Rafael Kitover wrote:
I have noticed that some man pages, for example perl modules below the
root namespace, are installed as Foo.Bar instead of Foo::Bar because
apparently windows file names cannot contain "::". Eg.

$ touch 'Foo::Bar' touch: creating `Foo::Bar': Invalid argument

This is sufficiently different from UNIX to trip most people up,
especially those working with Perl. Further, filenames with one colon do
work, e.g. Touch 'Foo:Bar'.
That's not completely true: ":" is an invalid character for Windows filenames.

touch "Foo:Bar"

does not returns an error but does not create a file called "Foo:Bar", instead it creates a file called "Foo" and associate to it a NTFS stream (I think this is the correct name) to it.
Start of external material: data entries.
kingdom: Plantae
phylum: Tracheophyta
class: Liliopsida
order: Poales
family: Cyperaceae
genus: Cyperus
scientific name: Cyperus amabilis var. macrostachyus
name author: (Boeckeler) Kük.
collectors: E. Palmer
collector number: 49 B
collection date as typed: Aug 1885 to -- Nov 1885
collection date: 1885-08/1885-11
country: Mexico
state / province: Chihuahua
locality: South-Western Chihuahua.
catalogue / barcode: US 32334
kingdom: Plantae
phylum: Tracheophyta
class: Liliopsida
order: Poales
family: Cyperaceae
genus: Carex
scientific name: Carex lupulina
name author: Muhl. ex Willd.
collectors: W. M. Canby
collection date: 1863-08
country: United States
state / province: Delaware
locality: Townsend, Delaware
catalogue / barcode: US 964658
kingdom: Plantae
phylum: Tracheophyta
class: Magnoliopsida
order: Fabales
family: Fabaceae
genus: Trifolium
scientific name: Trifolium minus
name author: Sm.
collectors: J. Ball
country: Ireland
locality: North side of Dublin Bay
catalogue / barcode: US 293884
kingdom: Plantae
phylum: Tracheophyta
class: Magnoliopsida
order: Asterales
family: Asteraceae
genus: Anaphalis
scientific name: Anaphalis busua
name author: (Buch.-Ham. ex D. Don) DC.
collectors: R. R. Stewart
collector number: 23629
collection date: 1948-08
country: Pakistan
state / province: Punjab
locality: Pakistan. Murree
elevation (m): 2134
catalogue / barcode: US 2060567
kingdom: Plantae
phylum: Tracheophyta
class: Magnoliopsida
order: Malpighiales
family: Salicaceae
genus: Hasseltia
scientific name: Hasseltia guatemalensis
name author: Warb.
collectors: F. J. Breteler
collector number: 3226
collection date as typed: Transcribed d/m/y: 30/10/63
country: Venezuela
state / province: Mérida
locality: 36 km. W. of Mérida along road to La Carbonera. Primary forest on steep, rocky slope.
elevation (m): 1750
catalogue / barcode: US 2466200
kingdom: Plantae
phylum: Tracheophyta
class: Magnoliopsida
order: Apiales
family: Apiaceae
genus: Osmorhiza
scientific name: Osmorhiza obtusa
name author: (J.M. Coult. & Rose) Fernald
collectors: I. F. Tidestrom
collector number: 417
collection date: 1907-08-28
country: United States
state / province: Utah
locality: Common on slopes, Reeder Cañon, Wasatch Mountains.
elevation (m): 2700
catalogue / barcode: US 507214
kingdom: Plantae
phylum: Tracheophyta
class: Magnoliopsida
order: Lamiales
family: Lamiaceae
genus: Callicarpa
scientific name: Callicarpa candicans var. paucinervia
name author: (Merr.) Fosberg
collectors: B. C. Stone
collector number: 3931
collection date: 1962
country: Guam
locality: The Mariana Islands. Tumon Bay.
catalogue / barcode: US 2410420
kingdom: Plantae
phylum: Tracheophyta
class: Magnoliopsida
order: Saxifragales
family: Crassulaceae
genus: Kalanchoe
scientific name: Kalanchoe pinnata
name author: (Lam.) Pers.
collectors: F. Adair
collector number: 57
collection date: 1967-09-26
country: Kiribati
If you try an ls you'll see that your directory contains a file called "Foo". But try, for example:

echo Hello >> Foo
echo Good morning >> "Foo:Bar"

$ cat Foo
Hello

$ cat "Foo:Bar"
Good morning

$ rm Foo

$ cat "Foo:Bar"
cat: Foo:Bar: No such file or directory


For this reason I propose changing the "man" command in Cygwin to take
the special case of "::" into account and convert it to a ".", iff the
file containing "::" does not exist (might be supported in the future.)
If this is considered a good idea I'll be happy to make the patch.